Data for processing section start

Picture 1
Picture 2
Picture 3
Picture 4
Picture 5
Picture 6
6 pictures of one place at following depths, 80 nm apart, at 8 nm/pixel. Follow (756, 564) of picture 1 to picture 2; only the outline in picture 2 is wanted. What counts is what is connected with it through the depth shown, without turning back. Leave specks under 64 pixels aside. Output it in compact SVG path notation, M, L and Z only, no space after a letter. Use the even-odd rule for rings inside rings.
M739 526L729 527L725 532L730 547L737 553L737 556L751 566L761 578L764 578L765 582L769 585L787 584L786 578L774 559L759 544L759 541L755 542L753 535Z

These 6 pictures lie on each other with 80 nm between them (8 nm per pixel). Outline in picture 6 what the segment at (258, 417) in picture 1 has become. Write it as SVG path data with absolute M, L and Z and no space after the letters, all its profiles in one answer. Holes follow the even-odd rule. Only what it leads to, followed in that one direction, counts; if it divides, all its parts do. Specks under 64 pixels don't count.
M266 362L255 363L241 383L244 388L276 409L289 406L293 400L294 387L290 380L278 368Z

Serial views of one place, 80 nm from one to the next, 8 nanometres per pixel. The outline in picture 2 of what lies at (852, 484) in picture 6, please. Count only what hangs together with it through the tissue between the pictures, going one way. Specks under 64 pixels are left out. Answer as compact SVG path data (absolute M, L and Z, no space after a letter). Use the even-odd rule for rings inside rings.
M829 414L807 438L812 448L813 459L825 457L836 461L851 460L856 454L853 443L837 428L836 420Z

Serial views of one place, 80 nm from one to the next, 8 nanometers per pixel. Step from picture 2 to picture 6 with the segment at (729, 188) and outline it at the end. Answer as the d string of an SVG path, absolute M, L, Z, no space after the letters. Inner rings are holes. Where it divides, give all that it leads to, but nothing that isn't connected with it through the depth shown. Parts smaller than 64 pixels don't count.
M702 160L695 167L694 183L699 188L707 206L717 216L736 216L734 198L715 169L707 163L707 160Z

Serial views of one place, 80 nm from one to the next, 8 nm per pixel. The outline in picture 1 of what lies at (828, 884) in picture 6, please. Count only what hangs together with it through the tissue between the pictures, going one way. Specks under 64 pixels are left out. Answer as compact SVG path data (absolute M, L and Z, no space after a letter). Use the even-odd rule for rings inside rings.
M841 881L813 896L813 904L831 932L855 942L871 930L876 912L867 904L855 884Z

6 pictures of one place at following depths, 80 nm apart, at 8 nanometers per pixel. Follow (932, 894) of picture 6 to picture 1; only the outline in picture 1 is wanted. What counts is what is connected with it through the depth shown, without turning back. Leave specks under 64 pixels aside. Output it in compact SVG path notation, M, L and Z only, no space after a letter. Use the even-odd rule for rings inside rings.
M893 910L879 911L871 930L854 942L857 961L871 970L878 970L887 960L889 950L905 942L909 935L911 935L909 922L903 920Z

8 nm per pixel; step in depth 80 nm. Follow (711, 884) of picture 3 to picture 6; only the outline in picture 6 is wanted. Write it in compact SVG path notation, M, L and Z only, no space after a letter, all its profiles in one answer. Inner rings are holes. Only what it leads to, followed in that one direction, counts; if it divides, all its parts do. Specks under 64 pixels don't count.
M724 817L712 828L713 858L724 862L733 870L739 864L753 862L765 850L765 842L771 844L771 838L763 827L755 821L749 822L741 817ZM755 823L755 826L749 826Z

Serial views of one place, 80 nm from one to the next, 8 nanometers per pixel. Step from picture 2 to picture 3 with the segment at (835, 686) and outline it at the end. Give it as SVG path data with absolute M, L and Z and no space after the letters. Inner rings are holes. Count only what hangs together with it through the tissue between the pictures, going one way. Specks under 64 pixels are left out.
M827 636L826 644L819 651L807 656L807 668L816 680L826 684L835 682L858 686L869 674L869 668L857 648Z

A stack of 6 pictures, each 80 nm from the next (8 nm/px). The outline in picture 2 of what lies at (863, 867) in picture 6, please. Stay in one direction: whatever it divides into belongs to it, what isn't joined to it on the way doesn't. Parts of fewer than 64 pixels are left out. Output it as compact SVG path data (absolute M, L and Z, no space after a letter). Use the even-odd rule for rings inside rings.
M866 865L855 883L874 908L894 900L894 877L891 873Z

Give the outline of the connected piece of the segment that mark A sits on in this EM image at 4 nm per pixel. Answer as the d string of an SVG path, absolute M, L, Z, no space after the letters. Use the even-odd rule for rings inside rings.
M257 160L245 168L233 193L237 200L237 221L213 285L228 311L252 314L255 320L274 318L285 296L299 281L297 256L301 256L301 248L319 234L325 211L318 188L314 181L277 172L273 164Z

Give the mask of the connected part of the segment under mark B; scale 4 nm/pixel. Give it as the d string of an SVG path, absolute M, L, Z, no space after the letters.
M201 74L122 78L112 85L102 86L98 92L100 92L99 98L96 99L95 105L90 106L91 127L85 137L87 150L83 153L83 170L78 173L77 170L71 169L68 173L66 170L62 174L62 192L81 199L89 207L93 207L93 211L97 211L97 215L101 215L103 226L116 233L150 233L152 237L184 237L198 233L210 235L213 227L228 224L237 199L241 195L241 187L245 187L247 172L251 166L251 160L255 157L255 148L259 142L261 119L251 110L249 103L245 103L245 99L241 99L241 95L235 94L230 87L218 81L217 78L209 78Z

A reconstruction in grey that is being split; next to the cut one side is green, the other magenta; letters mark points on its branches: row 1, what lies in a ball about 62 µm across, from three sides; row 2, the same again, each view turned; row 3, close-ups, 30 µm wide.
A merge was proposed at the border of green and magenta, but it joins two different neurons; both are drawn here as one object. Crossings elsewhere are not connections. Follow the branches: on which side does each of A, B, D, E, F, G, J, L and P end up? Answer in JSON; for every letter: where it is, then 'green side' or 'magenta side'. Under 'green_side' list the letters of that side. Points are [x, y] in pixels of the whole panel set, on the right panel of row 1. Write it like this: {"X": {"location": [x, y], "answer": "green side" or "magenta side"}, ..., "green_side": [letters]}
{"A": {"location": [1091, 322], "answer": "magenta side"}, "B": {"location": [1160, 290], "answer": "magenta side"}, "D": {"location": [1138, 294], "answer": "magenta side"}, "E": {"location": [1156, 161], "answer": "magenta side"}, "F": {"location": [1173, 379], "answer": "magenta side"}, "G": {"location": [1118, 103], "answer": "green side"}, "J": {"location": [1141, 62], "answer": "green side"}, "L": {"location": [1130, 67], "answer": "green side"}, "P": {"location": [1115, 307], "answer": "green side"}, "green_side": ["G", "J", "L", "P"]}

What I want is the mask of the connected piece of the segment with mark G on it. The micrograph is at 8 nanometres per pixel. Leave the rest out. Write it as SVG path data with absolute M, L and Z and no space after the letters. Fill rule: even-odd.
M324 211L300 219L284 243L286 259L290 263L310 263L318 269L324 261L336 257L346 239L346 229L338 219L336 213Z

Data for processing section end

# Exercise details:
Return the records given above in their entirety, word for word.

# Exercise solution:
Picture 1
Picture 2
Picture 3
Picture 4
Picture 5
Picture 6
6 pictures of one place at following depths, 80 nm apart, at 8 nm/pixel. Follow (756, 564) of picture 1 to picture 2; only the outline in picture 2 is wanted. What counts is what is connected with it through the depth shown, without turning back. Leave specks under 64 pixels aside. Output it in compact SVG path notation, M, L and Z only, no space after a letter. Use the even-odd rule for rings inside rings.
M739 526L729 527L725 532L730 547L737 553L737 556L751 566L761 578L764 578L765 582L769 585L787 584L786 578L774 559L759 544L759 541L755 542L753 535Z

These 6 pictures lie on each other with 80 nm between them (8 nm per pixel). Outline in picture 6 what the segment at (258, 417) in picture 1 has become. Write it as SVG path data with absolute M, L and Z and no space after the letters, all its profiles in one answer. Holes follow the even-odd rule. Only what it leads to, followed in that one direction, counts; if it divides, all its parts do. Specks under 64 pixels don't count.
M266 362L255 363L241 383L244 388L276 409L289 406L293 400L294 387L290 380L278 368Z

Serial views of one place, 80 nm from one to the next, 8 nanometres per pixel. The outline in picture 2 of what lies at (852, 484) in picture 6, please. Count only what hangs together with it through the tissue between the pictures, going one way. Specks under 64 pixels are left out. Answer as compact SVG path data (absolute M, L and Z, no space after a letter). Use the even-odd rule for rings inside rings.
M829 414L807 438L812 448L813 459L825 457L836 461L851 460L856 454L853 443L837 428L836 420Z

Serial views of one place, 80 nm from one to the next, 8 nanometers per pixel. Step from picture 2 to picture 6 with the segment at (729, 188) and outline it at the end. Answer as the d string of an SVG path, absolute M, L, Z, no space after the letters. Inner rings are holes. Where it divides, give all that it leads to, but nothing that isn't connected with it through the depth shown. Parts smaller than 64 pixels don't count.
M702 160L695 167L694 183L699 188L707 206L717 216L736 216L734 198L715 169L707 163L707 160Z

Serial views of one place, 80 nm from one to the next, 8 nm per pixel. The outline in picture 1 of what lies at (828, 884) in picture 6, please. Count only what hangs together with it through the tissue between the pictures, going one way. Specks under 64 pixels are left out. Answer as compact SVG path data (absolute M, L and Z, no space after a letter). Use the even-odd rule for rings inside rings.
M841 881L813 896L813 904L831 932L855 942L871 930L876 912L867 904L855 884Z

6 pictures of one place at following depths, 80 nm apart, at 8 nanometers per pixel. Follow (932, 894) of picture 6 to picture 1; only the outline in picture 1 is wanted. What counts is what is connected with it through the depth shown, without turning back. Leave specks under 64 pixels aside. Output it in compact SVG path notation, M, L and Z only, no space after a letter. Use the even-odd rule for rings inside rings.
M893 910L879 911L871 930L854 942L857 961L871 970L878 970L887 960L889 950L905 942L909 935L911 935L909 922L903 920Z

8 nm per pixel; step in depth 80 nm. Follow (711, 884) of picture 3 to picture 6; only the outline in picture 6 is wanted. Write it in compact SVG path notation, M, L and Z only, no space after a letter, all its profiles in one answer. Inner rings are holes. Only what it leads to, followed in that one direction, counts; if it divides, all its parts do. Specks under 64 pixels don't count.
M724 817L712 828L713 858L724 862L733 870L739 864L753 862L765 850L765 842L771 844L771 838L763 827L755 821L749 822L741 817ZM755 823L755 826L749 826Z

Serial views of one place, 80 nm from one to the next, 8 nanometers per pixel. Step from picture 2 to picture 3 with the segment at (835, 686) and outline it at the end. Give it as SVG path data with absolute M, L and Z and no space after the letters. Inner rings are holes. Count only what hangs together with it through the tissue between the pictures, going one way. Specks under 64 pixels are left out.
M827 636L826 644L819 651L807 656L807 668L816 680L826 684L835 682L858 686L869 674L869 668L857 648Z

A stack of 6 pictures, each 80 nm from the next (8 nm/px). The outline in picture 2 of what lies at (863, 867) in picture 6, please. Stay in one direction: whatever it divides into belongs to it, what isn't joined to it on the way doesn't. Parts of fewer than 64 pixels are left out. Output it as compact SVG path data (absolute M, L and Z, no space after a letter). Use the even-odd rule for rings inside rings.
M866 865L855 883L874 908L894 900L894 877L891 873Z

Give the outline of the connected piece of the segment that mark A sits on in this EM image at 4 nm per pixel. Answer as the d string of an SVG path, absolute M, L, Z, no space after the letters. Use the even-odd rule for rings inside rings.
M257 160L245 168L233 193L237 200L237 221L213 285L228 311L252 314L255 320L274 318L285 296L299 281L297 256L301 256L301 248L319 234L325 211L318 188L314 181L277 172L273 164Z

Give the mask of the connected part of the segment under mark B; scale 4 nm/pixel. Give it as the d string of an SVG path, absolute M, L, Z, no space after the letters.
M201 74L122 78L112 85L102 86L98 92L100 92L99 98L96 99L95 105L90 106L91 127L85 137L87 150L83 153L83 170L78 173L77 170L71 169L68 173L66 170L62 174L62 192L81 199L89 207L93 207L93 211L97 211L97 215L101 215L103 226L116 233L150 233L152 237L184 237L198 233L210 235L213 227L228 224L237 199L241 195L241 187L245 187L247 172L251 166L251 160L255 157L255 148L259 142L261 119L251 110L249 103L245 103L245 99L241 99L241 95L235 94L230 87L218 81L217 78L209 78Z

A reconstruction in grey that is being split; next to the cut one side is green, the other magenta; letters mark points on its branches: row 1, what lies in a ball about 62 µm across, from three sides; row 2, the same again, each view turned; row 3, close-ups, 30 µm wide.
A merge was proposed at the border of green and magenta, but it joins two different neurons; both are drawn here as one object. Crossings elsewhere are not connections. Follow the branches: on which side does each of A, B, D, E, F, G, J, L and P end up? Answer in JSON; for every letter: where it is, then 'green side' or 'magenta side'. Under 'green_side' list the letters of that side. Points are [x, y] in pixels of the whole panel set, on the right panel of row 1. Write it like this: {"X": {"location": [x, y], "answer": "green side" or "magenta side"}, ..., "green_side": [letters]}
{"A": {"location": [1091, 322], "answer": "magenta side"}, "B": {"location": [1160, 290], "answer": "magenta side"}, "D": {"location": [1138, 294], "answer": "magenta side"}, "E": {"location": [1156, 161], "answer": "magenta side"}, "F": {"location": [1173, 379], "answer": "magenta side"}, "G": {"location": [1118, 103], "answer": "green side"}, "J": {"location": [1141, 62], "answer": "green side"}, "L": {"location": [1130, 67], "answer": "green side"}, "P": {"location": [1115, 307], "answer": "green side"}, "green_side": ["G", "J", "L", "P"]}

What I want is the mask of the connected piece of the segment with mark G on it. The micrograph is at 8 nanometres per pixel. Leave the rest out. Write it as SVG path data with absolute M, L and Z and no space after the letters. Fill rule: even-odd.
M324 211L300 219L284 243L286 259L290 263L310 263L318 269L324 261L336 257L346 239L346 229L338 219L336 213Z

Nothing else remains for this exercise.